Minutenlang saß Kyrgios nach dem glatten Drei-Satz-Erfolg gegen den Chilenen Cristian Garin auf seinem Stuhl und schaute ins Nichts. "Es gab einen Punkt, an dem ich beinahe fertig war mit dem Sport", erinnerte er sich in diesem Moment an dunkle Zeiten. "Ich habe dieses Jahr ja über meinen mentalen Zustand 2019 bei den Australian Open mit Selbstverletzungen und Gedanken an Selbstmord geschrieben." Dass für ihn Anfang August in Australien ein Gerichtstermin ansteht, ließ er auf Anraten seiner Anwälte unkommentiert.
Lieber sprach Kyrgios über die große sportliche Rivalität mit Nadal. Jeweils ein direktes Duell haben beide in Wimbledon bereits für sich entschieden. In der Vergangenheit ging es dabei nicht nur auf dem Platz zur Sache. "Ihm fehlt es an Respekt für die Zuschauer, seinen Gegner und sich selbst", sagte Nadal vor mehr als drei Jahren.

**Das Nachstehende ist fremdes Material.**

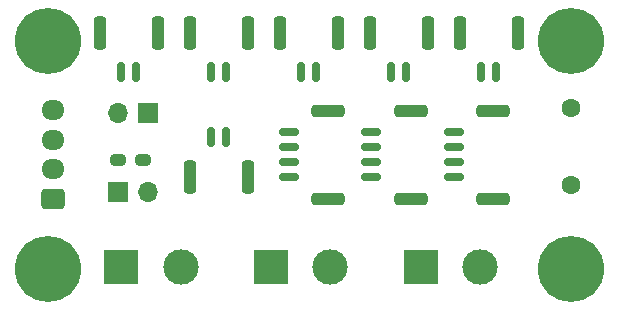
<source format=gts>
G04 #@! TF.GenerationSoftware,KiCad,Pcbnew,7.0.9*
G04 #@! TF.CreationDate,2024-06-29T16:21:15+09:00*
G04 #@! TF.ProjectId,CAN_hab,43414e5f-6861-4622-9e6b-696361645f70,rev?*
G04 #@! TF.SameCoordinates,Original*
G04 #@! TF.FileFunction,Soldermask,Top*
G04 #@! TF.FilePolarity,Negative*
%FSLAX46Y46*%
G04 Gerber Fmt 4.6, Leading zero omitted, Abs format (unit mm)*
G04 Created by KiCad (PCBNEW 7.0.9) date 2024-06-29 16:21:15*
%MOMM*%
%LPD*%
G01*
G04 APERTURE LIST*
G04 Aperture macros list*
%AMRoundRect*
0 Rectangle with rounded corners*
0 $1 Rounding radius*
0 $2 $3 $4 $5 $6 $7 $8 $9 X,Y pos of 4 corners*
0 Add a 4 corners polygon primitive as box body*
4,1,4,$2,$3,$4,$5,$6,$7,$8,$9,$2,$3,0*
0 Add four circle primitives for the rounded corners*
1,1,$1+$1,$2,$3*
1,1,$1+$1,$4,$5*
1,1,$1+$1,$6,$7*
1,1,$1+$1,$8,$9*
0 Add four rect primitives between the rounded corners*
20,1,$1+$1,$2,$3,$4,$5,0*
20,1,$1+$1,$4,$5,$6,$7,0*
20,1,$1+$1,$6,$7,$8,$9,0*
20,1,$1+$1,$8,$9,$2,$3,0*%
G04 Aperture macros list end*
%ADD10R,3.000000X3.000000*%
%ADD11C,3.000000*%
%ADD12RoundRect,0.237500X0.400000X0.237500X-0.400000X0.237500X-0.400000X-0.237500X0.400000X-0.237500X0*%
%ADD13RoundRect,0.150000X-0.150000X-0.700000X0.150000X-0.700000X0.150000X0.700000X-0.150000X0.700000X0*%
%ADD14RoundRect,0.250000X-0.250000X-1.150000X0.250000X-1.150000X0.250000X1.150000X-0.250000X1.150000X0*%
%ADD15C,1.000000*%
%ADD16C,5.600000*%
%ADD17RoundRect,0.150000X0.150000X0.700000X-0.150000X0.700000X-0.150000X-0.700000X0.150000X-0.700000X0*%
%ADD18RoundRect,0.250000X0.250000X1.150000X-0.250000X1.150000X-0.250000X-1.150000X0.250000X-1.150000X0*%
%ADD19RoundRect,0.150000X-0.700000X0.150000X-0.700000X-0.150000X0.700000X-0.150000X0.700000X0.150000X0*%
%ADD20RoundRect,0.250000X-1.150000X0.250000X-1.150000X-0.250000X1.150000X-0.250000X1.150000X0.250000X0*%
%ADD21R,1.700000X1.700000*%
%ADD22O,1.700000X1.700000*%
%ADD23RoundRect,0.250000X0.725000X-0.600000X0.725000X0.600000X-0.725000X0.600000X-0.725000X-0.600000X0*%
%ADD24O,1.950000X1.700000*%
%ADD25C,1.600000*%
G04 APERTURE END LIST*
D10*
X164848000Y-109439000D03*
D11*
X169848000Y-109439000D03*
D12*
X141365000Y-100439000D03*
X139240000Y-100439000D03*
D10*
X152148000Y-109439000D03*
D11*
X157148000Y-109439000D03*
D13*
X170000000Y-92959000D03*
X171250000Y-92959000D03*
D14*
X168150000Y-89609000D03*
X173100000Y-89609000D03*
D13*
X139520000Y-92959000D03*
X140770000Y-92959000D03*
D14*
X137670000Y-89609000D03*
X142620000Y-89609000D03*
D15*
X131090000Y-109589000D03*
X131734370Y-108033370D03*
X131734370Y-111144630D03*
X133290000Y-107389000D03*
D16*
X133290000Y-109589000D03*
D15*
X133290000Y-111789000D03*
X134845630Y-108033370D03*
X134845630Y-111144630D03*
X135490000Y-109589000D03*
D17*
X148390000Y-98451000D03*
X147140000Y-98451000D03*
D18*
X150240000Y-101801000D03*
X145290000Y-101801000D03*
D19*
X160670000Y-98064000D03*
X160670000Y-99314000D03*
X160670000Y-100564000D03*
X160670000Y-101814000D03*
D20*
X164020000Y-96214000D03*
X164020000Y-103664000D03*
D13*
X162380000Y-92959000D03*
X163630000Y-92959000D03*
D14*
X160530000Y-89609000D03*
X165480000Y-89609000D03*
D19*
X167670000Y-98064000D03*
X167670000Y-99314000D03*
X167670000Y-100564000D03*
X167670000Y-101814000D03*
D20*
X171020000Y-96214000D03*
X171020000Y-103664000D03*
D15*
X175390000Y-90289000D03*
X176034370Y-88733370D03*
X176034370Y-91844630D03*
X177590000Y-88089000D03*
D16*
X177590000Y-90289000D03*
D15*
X177590000Y-92489000D03*
X179145630Y-88733370D03*
X179145630Y-91844630D03*
X179790000Y-90289000D03*
D10*
X139528000Y-109439000D03*
D11*
X144528000Y-109439000D03*
D21*
X139240000Y-103124000D03*
D22*
X141780000Y-103124000D03*
D23*
X133740000Y-103689000D03*
D24*
X133740000Y-101189000D03*
X133740000Y-98689000D03*
X133740000Y-96189000D03*
D15*
X175390000Y-109589000D03*
X176034370Y-108033370D03*
X176034370Y-111144630D03*
X177590000Y-107389000D03*
D16*
X177590000Y-109589000D03*
D15*
X177590000Y-111789000D03*
X179145630Y-108033370D03*
X179145630Y-111144630D03*
X179790000Y-109589000D03*
X131120000Y-90289000D03*
X131764370Y-88733370D03*
X131764370Y-91844630D03*
X133320000Y-88089000D03*
D16*
X133320000Y-90289000D03*
D15*
X133320000Y-92489000D03*
X134875630Y-88733370D03*
X134875630Y-91844630D03*
X135520000Y-90289000D03*
D21*
X141780000Y-96439000D03*
D22*
X139240000Y-96439000D03*
D19*
X153670000Y-98064000D03*
X153670000Y-99314000D03*
X153670000Y-100564000D03*
X153670000Y-101814000D03*
D20*
X157020000Y-96214000D03*
X157020000Y-103664000D03*
D13*
X154760000Y-92959000D03*
X156010000Y-92959000D03*
D14*
X152910000Y-89609000D03*
X157860000Y-89609000D03*
D13*
X147140000Y-92959000D03*
X148390000Y-92959000D03*
D14*
X145290000Y-89609000D03*
X150240000Y-89609000D03*
D25*
X177548000Y-96011000D03*
X177548000Y-102511000D03*
M02*

</source>
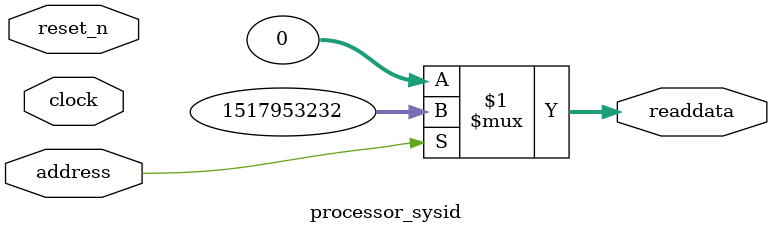
<source format=v>



// synthesis translate_off
`timescale 1ns / 1ps
// synthesis translate_on

// turn off superfluous verilog processor warnings 
// altera message_level Level1 
// altera message_off 10034 10035 10036 10037 10230 10240 10030 

module processor_sysid (
               // inputs:
                address,
                clock,
                reset_n,

               // outputs:
                readdata
             )
;

  output  [ 31: 0] readdata;
  input            address;
  input            clock;
  input            reset_n;

  wire    [ 31: 0] readdata;
  //control_slave, which is an e_avalon_slave
  assign readdata = address ? 1517953232 : 0;

endmodule



</source>
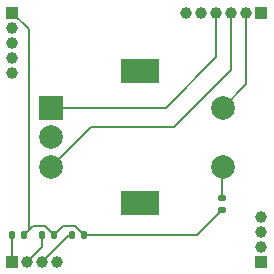
<source format=gbl>
%TF.GenerationSoftware,KiCad,Pcbnew,9.0.5-1.fc42*%
%TF.CreationDate,2025-12-03T04:58:23+01:00*%
%TF.ProjectId,Block-RotaryEncoder-Button,426c6f63-6b2d-4526-9f74-617279456e63,1*%
%TF.SameCoordinates,Original*%
%TF.FileFunction,Copper,L2,Bot*%
%TF.FilePolarity,Positive*%
%FSLAX46Y46*%
G04 Gerber Fmt 4.6, Leading zero omitted, Abs format (unit mm)*
G04 Created by KiCad (PCBNEW 9.0.5-1.fc42) date 2025-12-03 04:58:23*
%MOMM*%
%LPD*%
G01*
G04 APERTURE LIST*
G04 Aperture macros list*
%AMRoundRect*
0 Rectangle with rounded corners*
0 $1 Rounding radius*
0 $2 $3 $4 $5 $6 $7 $8 $9 X,Y pos of 4 corners*
0 Add a 4 corners polygon primitive as box body*
4,1,4,$2,$3,$4,$5,$6,$7,$8,$9,$2,$3,0*
0 Add four circle primitives for the rounded corners*
1,1,$1+$1,$2,$3*
1,1,$1+$1,$4,$5*
1,1,$1+$1,$6,$7*
1,1,$1+$1,$8,$9*
0 Add four rect primitives between the rounded corners*
20,1,$1+$1,$2,$3,$4,$5,0*
20,1,$1+$1,$4,$5,$6,$7,0*
20,1,$1+$1,$6,$7,$8,$9,0*
20,1,$1+$1,$8,$9,$2,$3,0*%
G04 Aperture macros list end*
%TA.AperFunction,ComponentPad*%
%ADD10R,2.000000X2.000000*%
%TD*%
%TA.AperFunction,ComponentPad*%
%ADD11C,2.000000*%
%TD*%
%TA.AperFunction,ComponentPad*%
%ADD12R,3.200000X2.000000*%
%TD*%
%TA.AperFunction,ComponentPad*%
%ADD13R,1.000000X1.000000*%
%TD*%
%TA.AperFunction,ComponentPad*%
%ADD14C,1.000000*%
%TD*%
%TA.AperFunction,SMDPad,CuDef*%
%ADD15RoundRect,0.135000X0.135000X0.185000X-0.135000X0.185000X-0.135000X-0.185000X0.135000X-0.185000X0*%
%TD*%
%TA.AperFunction,SMDPad,CuDef*%
%ADD16RoundRect,0.135000X-0.185000X0.135000X-0.185000X-0.135000X0.185000X-0.135000X0.185000X0.135000X0*%
%TD*%
%TA.AperFunction,Conductor*%
%ADD17C,0.200000*%
%TD*%
G04 APERTURE END LIST*
D10*
%TO.P,SW1,A,A*%
%TO.N,/A*%
X131815000Y-111165000D03*
D11*
%TO.P,SW1,B,B*%
%TO.N,/B*%
X131815000Y-116165000D03*
%TO.P,SW1,C,C*%
%TO.N,GND*%
X131815000Y-113665000D03*
D12*
%TO.P,SW1,MP*%
%TO.N,N/C*%
X139315000Y-108065000D03*
X139315000Y-119265000D03*
D11*
%TO.P,SW1,S1,S1*%
%TO.N,Net-(R2-Pad1)*%
X146315000Y-116165000D03*
%TO.P,SW1,S2,S2*%
%TO.N,/C*%
X146315000Y-111165000D03*
%TD*%
D13*
%TO.P,J4,1,Pin_1*%
%TO.N,/Typ0*%
X128525000Y-124205000D03*
D14*
%TO.P,J4,2,Pin_2*%
%TO.N,/Typ1*%
X129795000Y-124205000D03*
%TO.P,J4,3,Pin_3*%
%TO.N,/Typ2*%
X131065000Y-124205000D03*
%TO.P,J4,4,Pin_4*%
%TO.N,/Typ3*%
X132335000Y-124205000D03*
%TD*%
D15*
%TO.P,R3,1*%
%TO.N,/+3.3V Digital*%
X134571200Y-121945400D03*
%TO.P,R3,2*%
%TO.N,/Typ2*%
X133551200Y-121945400D03*
%TD*%
%TO.P,R5,1*%
%TO.N,/+3.3V Digital*%
X129542000Y-121945400D03*
%TO.P,R5,2*%
%TO.N,/Typ0*%
X128522000Y-121945400D03*
%TD*%
%TO.P,R4,1*%
%TO.N,/+3.3V Digital*%
X132056600Y-121945400D03*
%TO.P,R4,2*%
%TO.N,/Typ1*%
X131036600Y-121945400D03*
%TD*%
D16*
%TO.P,R2,1*%
%TO.N,Net-(R2-Pad1)*%
X146304000Y-118793800D03*
%TO.P,R2,2*%
%TO.N,/+3.3V Digital*%
X146304000Y-119813800D03*
%TD*%
D13*
%TO.P,J2,1,Pin_1*%
%TO.N,/Addr0*%
X149605000Y-124205000D03*
D14*
%TO.P,J2,2,Pin_2*%
%TO.N,/Addr1*%
X149605000Y-122935000D03*
%TO.P,J2,3,Pin_3*%
%TO.N,/Addr2*%
X149605000Y-121665000D03*
%TO.P,J2,4,Pin_4*%
%TO.N,/Addr3*%
X149605000Y-120395000D03*
%TD*%
D13*
%TO.P,J1,1,Pin_1*%
%TO.N,/+3.3V Digital*%
X128525000Y-103125000D03*
D14*
%TO.P,J1,2,Pin_2*%
%TO.N,/AREF*%
X128525000Y-104395000D03*
%TO.P,J1,3,Pin_3*%
%TO.N,GND*%
X128525000Y-105665000D03*
%TO.P,J1,4,Pin_4*%
%TO.N,/SlotBus.Data*%
X128525000Y-106935000D03*
%TO.P,J1,5,Pin_5*%
%TO.N,/SlotBus.Clock*%
X128525000Y-108205000D03*
%TD*%
D13*
%TO.P,J3,1,Pin_1*%
%TO.N,/LED*%
X149605000Y-103125000D03*
D14*
%TO.P,J3,2,Pin_2*%
%TO.N,/C*%
X148335000Y-103125000D03*
%TO.P,J3,3,Pin_3*%
%TO.N,/B*%
X147065000Y-103125000D03*
%TO.P,J3,4,Pin_4*%
%TO.N,/A*%
X145795000Y-103125000D03*
%TO.P,J3,5,Pin_5*%
%TO.N,/A1*%
X144525000Y-103125000D03*
%TO.P,J3,6,Pin_6*%
%TO.N,/A0*%
X143255000Y-103125000D03*
%TD*%
D17*
%TO.N,/+3.3V Digital*%
X146304000Y-119813800D02*
X144172400Y-121945400D01*
X144172400Y-121945400D02*
X134571200Y-121945400D01*
X129946400Y-116890800D02*
X129946400Y-104546400D01*
%TO.N,/B*%
X131815000Y-116165000D02*
X135153200Y-112826800D01*
X135153200Y-112826800D02*
X142189200Y-112826800D01*
X142189200Y-112826800D02*
X147065000Y-107951000D01*
X147065000Y-107951000D02*
X147065000Y-103125000D01*
%TO.N,/+3.3V Digital*%
X130304000Y-121183400D02*
X129542000Y-121945400D01*
X132056600Y-121945400D02*
X131294600Y-121183400D01*
X132818600Y-121183400D02*
X132056600Y-121945400D01*
X129542000Y-121945400D02*
X129946400Y-121541000D01*
X134571200Y-121945400D02*
X133809200Y-121183400D01*
X131294600Y-121183400D02*
X130304000Y-121183400D01*
X129946400Y-104546400D02*
X128525000Y-103125000D01*
X133809200Y-121183400D02*
X132818600Y-121183400D01*
X129946400Y-121541000D02*
X129946400Y-104546400D01*
%TO.N,/C*%
X146315000Y-111165000D02*
X148335000Y-109145000D01*
X148335000Y-109145000D02*
X148335000Y-103125000D01*
%TO.N,/A*%
X131815000Y-111165000D02*
X141488800Y-111165000D01*
X141488800Y-111165000D02*
X145795000Y-106858800D01*
X145795000Y-106858800D02*
X145795000Y-103125000D01*
%TO.N,/Typ0*%
X128522000Y-124202000D02*
X128525000Y-124205000D01*
X128522000Y-121945400D02*
X128522000Y-124202000D01*
%TO.N,/Typ1*%
X131036600Y-121945400D02*
X131036600Y-122963400D01*
X131036600Y-122963400D02*
X129795000Y-124205000D01*
%TO.N,/Typ2*%
X133324600Y-121945400D02*
X131065000Y-124205000D01*
X133551200Y-121945400D02*
X133324600Y-121945400D01*
%TO.N,Net-(R2-Pad1)*%
X146304000Y-116176000D02*
X146315000Y-116165000D01*
X146304000Y-118793800D02*
X146304000Y-116176000D01*
%TD*%
M02*

</source>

Sein Onkel Toni legte nach, Kyrgios mangle es an Ausbildung und Klugheit - der Australier antwortete damals, Nadal sei nur verbittert. Zumindest vor der Partie hört sich das nun anders an. "Wir sind zwei komplett verschiedene Persönlichkeiten", sagte Kyrgios. "Ich denke, dass wir uns höllisch respektieren."